Goal
In the stretch from the start of the material through the line containing "text_box Dr. Anne", rename every "bounding box" to "enclosing box" and leave all other text unchanged.

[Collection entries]
· · · ·

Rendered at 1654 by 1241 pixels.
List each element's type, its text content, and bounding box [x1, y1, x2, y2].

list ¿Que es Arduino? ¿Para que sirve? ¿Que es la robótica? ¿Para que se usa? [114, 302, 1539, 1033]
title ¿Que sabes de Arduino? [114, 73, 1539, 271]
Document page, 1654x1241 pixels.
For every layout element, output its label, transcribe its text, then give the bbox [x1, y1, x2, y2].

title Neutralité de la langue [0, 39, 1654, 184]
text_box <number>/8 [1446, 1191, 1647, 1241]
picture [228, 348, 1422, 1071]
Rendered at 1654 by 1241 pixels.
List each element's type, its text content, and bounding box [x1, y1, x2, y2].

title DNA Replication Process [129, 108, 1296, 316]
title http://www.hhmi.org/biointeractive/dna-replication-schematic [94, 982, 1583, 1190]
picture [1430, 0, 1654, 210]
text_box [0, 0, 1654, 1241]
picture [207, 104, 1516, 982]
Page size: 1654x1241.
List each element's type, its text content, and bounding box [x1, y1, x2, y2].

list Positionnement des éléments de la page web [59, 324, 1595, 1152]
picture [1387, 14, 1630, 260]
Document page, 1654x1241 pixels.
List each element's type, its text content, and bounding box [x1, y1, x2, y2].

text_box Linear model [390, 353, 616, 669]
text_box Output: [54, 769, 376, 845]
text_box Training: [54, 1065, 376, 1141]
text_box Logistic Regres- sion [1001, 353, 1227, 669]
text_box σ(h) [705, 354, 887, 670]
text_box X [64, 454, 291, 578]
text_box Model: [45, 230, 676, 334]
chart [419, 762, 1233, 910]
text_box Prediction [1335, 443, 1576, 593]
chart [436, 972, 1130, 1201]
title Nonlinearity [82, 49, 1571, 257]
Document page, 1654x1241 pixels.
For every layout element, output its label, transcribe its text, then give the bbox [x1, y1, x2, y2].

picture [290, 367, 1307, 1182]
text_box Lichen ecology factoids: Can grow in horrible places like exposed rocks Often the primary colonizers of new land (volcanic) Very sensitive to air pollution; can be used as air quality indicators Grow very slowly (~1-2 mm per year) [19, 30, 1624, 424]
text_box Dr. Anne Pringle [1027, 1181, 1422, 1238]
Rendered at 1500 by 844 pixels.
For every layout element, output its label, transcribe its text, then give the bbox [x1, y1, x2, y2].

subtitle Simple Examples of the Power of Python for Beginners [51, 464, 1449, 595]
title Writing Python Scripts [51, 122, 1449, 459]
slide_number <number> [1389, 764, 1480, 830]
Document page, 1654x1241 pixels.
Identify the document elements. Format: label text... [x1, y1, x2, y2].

· · · ·

Written answer
Rendered at 1654 by 1241 pixels.
List each element's type, its text content, and enclosing box [x1, y1, x2, y2].

list ¿Que es Arduino? ¿Para que sirve? ¿Que es la robótica? ¿Para que se usa? [114, 302, 1539, 1033]
title ¿Que sabes de Arduino? [114, 73, 1539, 271]
Document page, 1654x1241 pixels.
For every layout element, output its label, transcribe its text, then give the bbox [x1, y1, x2, y2].

title Neutralité de la langue [0, 39, 1654, 184]
text_box <number>/8 [1446, 1191, 1647, 1241]
picture [228, 348, 1422, 1071]
Rendered at 1654 by 1241 pixels.
List each element's type, its text content, and enclosing box [x1, y1, x2, y2].

title DNA Replication Process [129, 108, 1296, 316]
title http://www.hhmi.org/biointeractive/dna-replication-schematic [94, 982, 1583, 1190]
picture [1430, 0, 1654, 210]
text_box [0, 0, 1654, 1241]
picture [207, 104, 1516, 982]
Page size: 1654x1241.
List each element's type, its text content, and enclosing box [x1, y1, x2, y2].

list Positionnement des éléments de la page web [59, 324, 1595, 1152]
picture [1387, 14, 1630, 260]
Document page, 1654x1241 pixels.
List each element's type, its text content, and enclosing box [x1, y1, x2, y2].

text_box Linear model [390, 353, 616, 669]
text_box Output: [54, 769, 376, 845]
text_box Training: [54, 1065, 376, 1141]
text_box Logistic Regres- sion [1001, 353, 1227, 669]
text_box σ(h) [705, 354, 887, 670]
text_box X [64, 454, 291, 578]
text_box Model: [45, 230, 676, 334]
chart [419, 762, 1233, 910]
text_box Prediction [1335, 443, 1576, 593]
chart [436, 972, 1130, 1201]
title Nonlinearity [82, 49, 1571, 257]
Document page, 1654x1241 pixels.
For every layout element, output its label, transcribe its text, then give the bbox [x1, y1, x2, y2].

picture [290, 367, 1307, 1182]
text_box Lichen ecology factoids: Can grow in horrible places like exposed rocks Often the primary colonizers of new land (volcanic) Very sensitive to air pollution; can be used as air quality indicators Grow very slowly (~1-2 mm per year) [19, 30, 1624, 424]
text_box Dr. Anne Pringle [1027, 1181, 1422, 1238]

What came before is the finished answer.